I hope this doesn't offend anyone. My wife went to a Christmas party on Friday and got a some earmuffs as a present. I didn't want to start a new thread but I wanted to share a photo of her horse wearing the earmuffs. It's hilarious, we think. Beware some may consider it nudity.








He's kind of a perverted horse. He loves boobs and will nuzzle his face into them. Now he has some on his head.

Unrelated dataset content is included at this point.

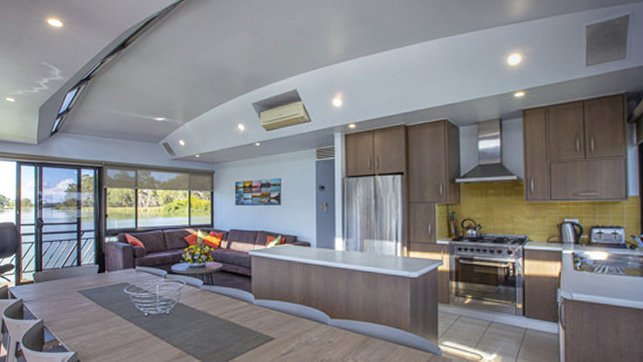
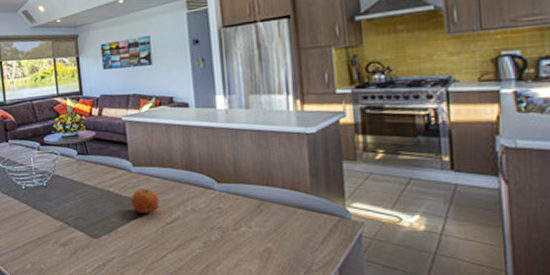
fruit: none [250,320,276,344] -> present [131,188,160,213]

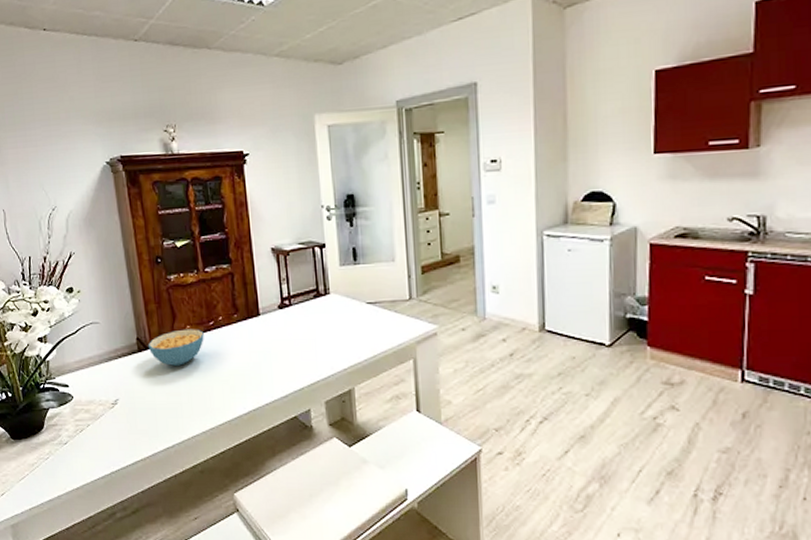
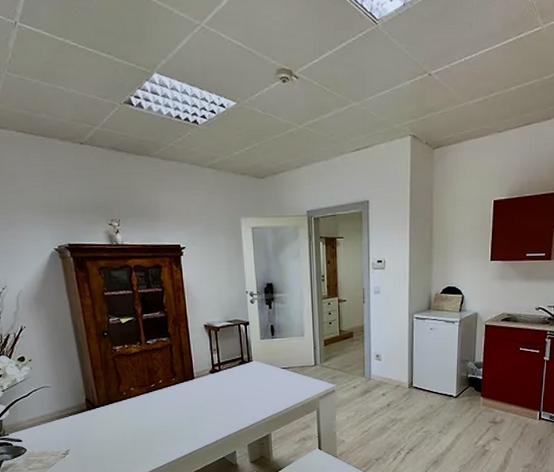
cereal bowl: present [148,329,204,366] -> none [96,390,147,421]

I apologize if I offened anyone.


----------



## HarleyWood (Oct 14, 2011)

Well these are my three boys.the first is of all three the little bay paint is Cody hes 3, the big bay is my QH whos 13 and the big black and white paint is my 4 year old. the second and third is my 4 year old second is him in my new saddle. third is a week or 2 after i got him.


----------



## CopperPenny18 (Nov 6, 2011)

This is my my paint gelding, Copper Penny. He is 4 years old. This is my favorite picture of him.


----------



## Cheyennes mom (Aug 6, 2010)

^^aww you're horse is soo cute!! 
omg I love that breast collar!! So pretty!


----------



## CopperPenny18 (Nov 6, 2011)

Cheyennes mom said:


> ^^aww you're horse is soo cute!!
> omg I love that breast collar!! So pretty!


Haha. Thanks!


----------



## Clayton Taffy (May 24, 2011)

us and pets, I want to see a photo of your wife wearing her new ear muffs..... in public.


----------